Historiador y ensayista. Director de la revista Letras Libres. Entre sus libros: Por una democracia sin adjetivos (1986), Biografía del poder (1987), La presidencia imperial (1997), Travesía liberal (2003) y De héroes y mitos (2010). Su obra más reciente es Redentores (2011) publicado en Estados Unidos, México y Brasil. Recibió la Orden de Alfonso el Sabio en España y el Premio Comillas de biografía por Siglo de Caudillos. Miembro de El Colegio Nacional.
Más allá de su justificación histórica, la Guerra de Independencia causó la muerte de 250 mil personas. Tras su consumación el país se precipitó en una larga era de pronunciamientos, guerras, invasiones y un fenómeno endémico: el bandidaje.

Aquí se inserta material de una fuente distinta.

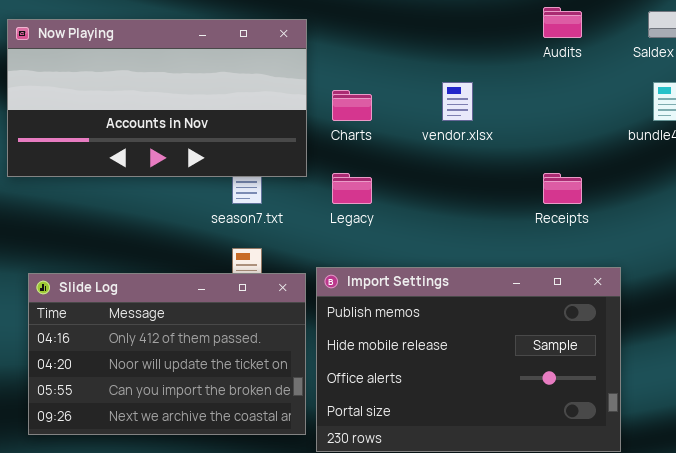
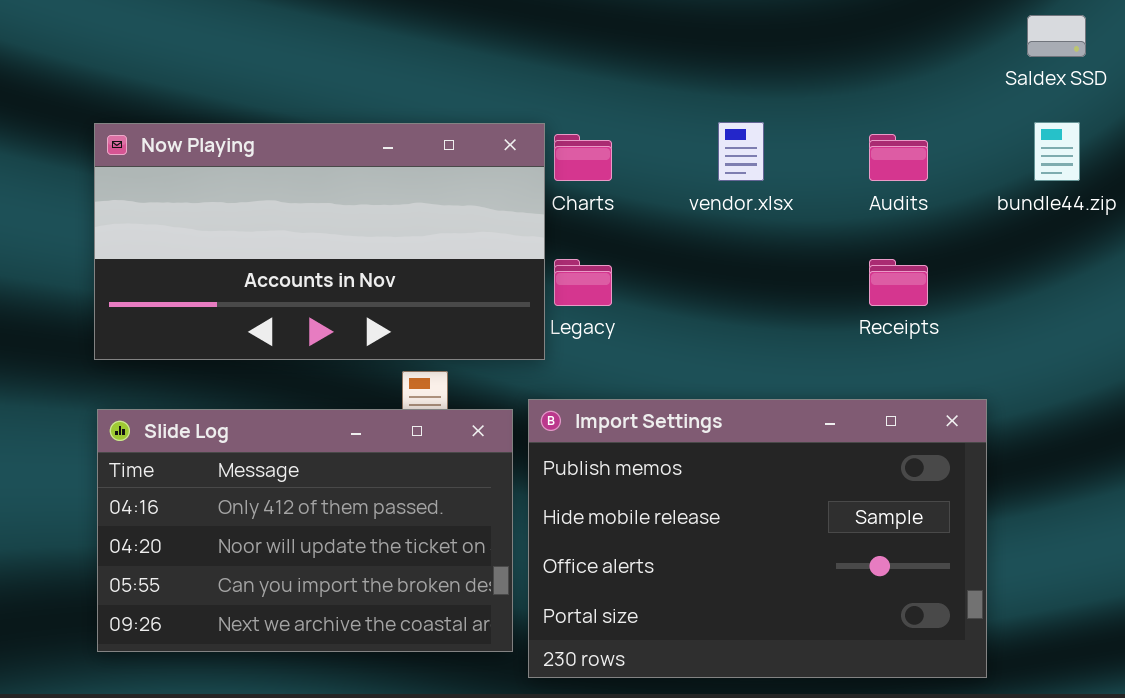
Audits: [543,7,582,38] -> [869,134,928,181], moved
Now Playing: [7,19,307,177] -> [94,123,545,360], moved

Hacia 1840, la marquesa Calderón de la Barca describía la “plaga de ladrones que infesta a la República, que nunca ha podido ser extirpada” y la atribuía al “estado continuo de desorganización en que se encuentra el país”. Al término de las Guerras de Reforma e Intervención (1858 a 1867) la mayor preocupación de Benito Juárez fue alcanzar la paz y el orden.
El primer ciclo de violencia concluyó cuando el Estado mexicano, encabezado por Porfirio Díaz, pacificó al país en los términos que él mismo describió con crudeza en la famosa entrevista con James Creelman en 1908: “Éramos duros. Algunas veces, hasta la crueldad. Pero todo esto era necesario para la vida y el progreso de la nación”.

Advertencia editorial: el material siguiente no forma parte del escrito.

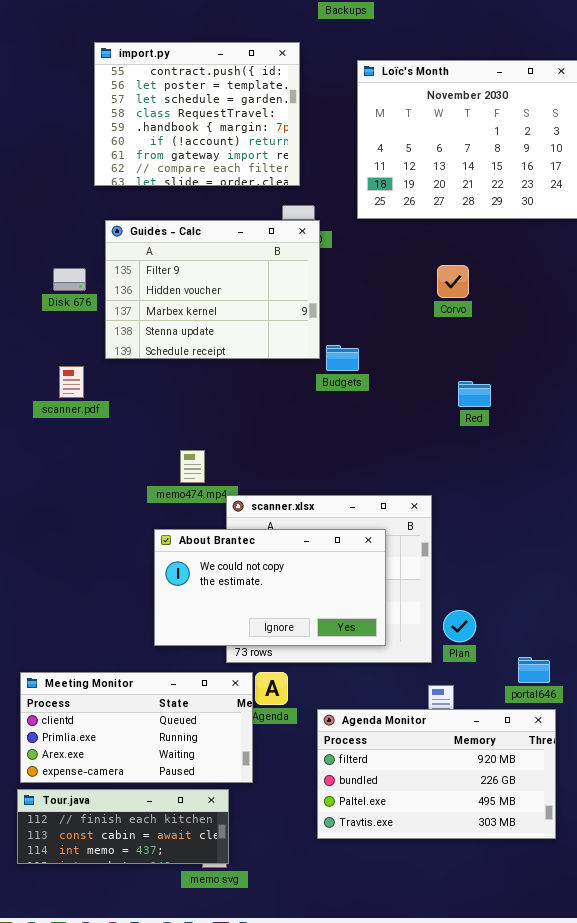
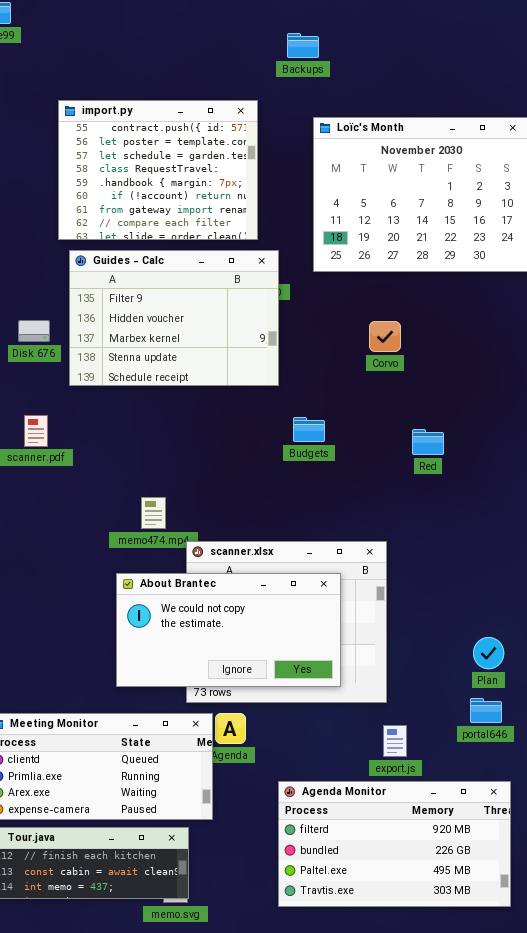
Guides - Calc: [105,220,320,359] -> [69,250,279,386], moved
Corvo: [437,265,469,298] -> [369,321,401,352], moved
Budgets: [326,345,359,371] -> [293,417,325,442], moved
Plan: [443,610,476,642] -> [473,637,504,669], moved
Agenda Monitor: [317,709,556,839] -> [278,781,511,907], moved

El segundo ciclo de violencia concluyó cuando el Estado mexicano, encabezado por Plutarco Elías Calles, impuso la seguridad, fundando el Partido Nacional Revolucionario. Entre 1929 y 2000 no dejó de haber violencia de diversa índole, pero los índices indican una caída sustancial.
La violencia de este siglo no podía tener justificación posible pero, generosamente, el primer gobierno del régimen actual se la regaló: “la delincuencia es pueblo”. Con esa coartada se instauró la política (llamémosle así) de “abrazos, no balazos” cuyo efecto fue dejar manos libres a la delincuencia organizada y a la delincuencia común. Resultado: un saldo récord de 200 mil muertos. Para colmo, sectores clave del propio Estado organizaron sus propias redes delincuenciales llevando la corrupción política a niveles de degradación (y lucro) sin precedentes.
El segundo gobierno del mismo régimen ha dado un cierto giro a su política de seguridad, pero lo ha hecho de manera ambigua, contradictoria. Se proclama que “no habrá impunidad”, pero se ha descabezado a las instituciones de justicia y a las leyes de amparo que hubiesen sido el instrumento para hacer realidad esa bonita frase. Se persigue, captura y hasta extradita a notorios capos de la delincuencia organizada, pero ni con el pétalo de una rosa se toca a los capos notorios de la delincuencia política organizada. Se dice lamentar -con semblante helado- el asesinato de Carlos Manzo pero se transfiere la culpa a toda la humanidad… menos al propio gobierno que es, por principio, el responsable de la seguridad.
Recuperar para el Estado su deber principal no implica repetir los métodos dictatoriales de Porfirio Díaz ni del PRI. Pero mucho menos un fingido pacifismo que en realidad es una mal fingida complacencia.
Ni abrazos ni balazos: persecución del delito, procuración de justicia y aplicación de la ley. En una palabra, Estado de derecho. El gobierno anterior fue su reverso. El gobierno actual no se separa del ominoso libreto. Su imperdonable actitud ampara al crimen y desampara al mexicano.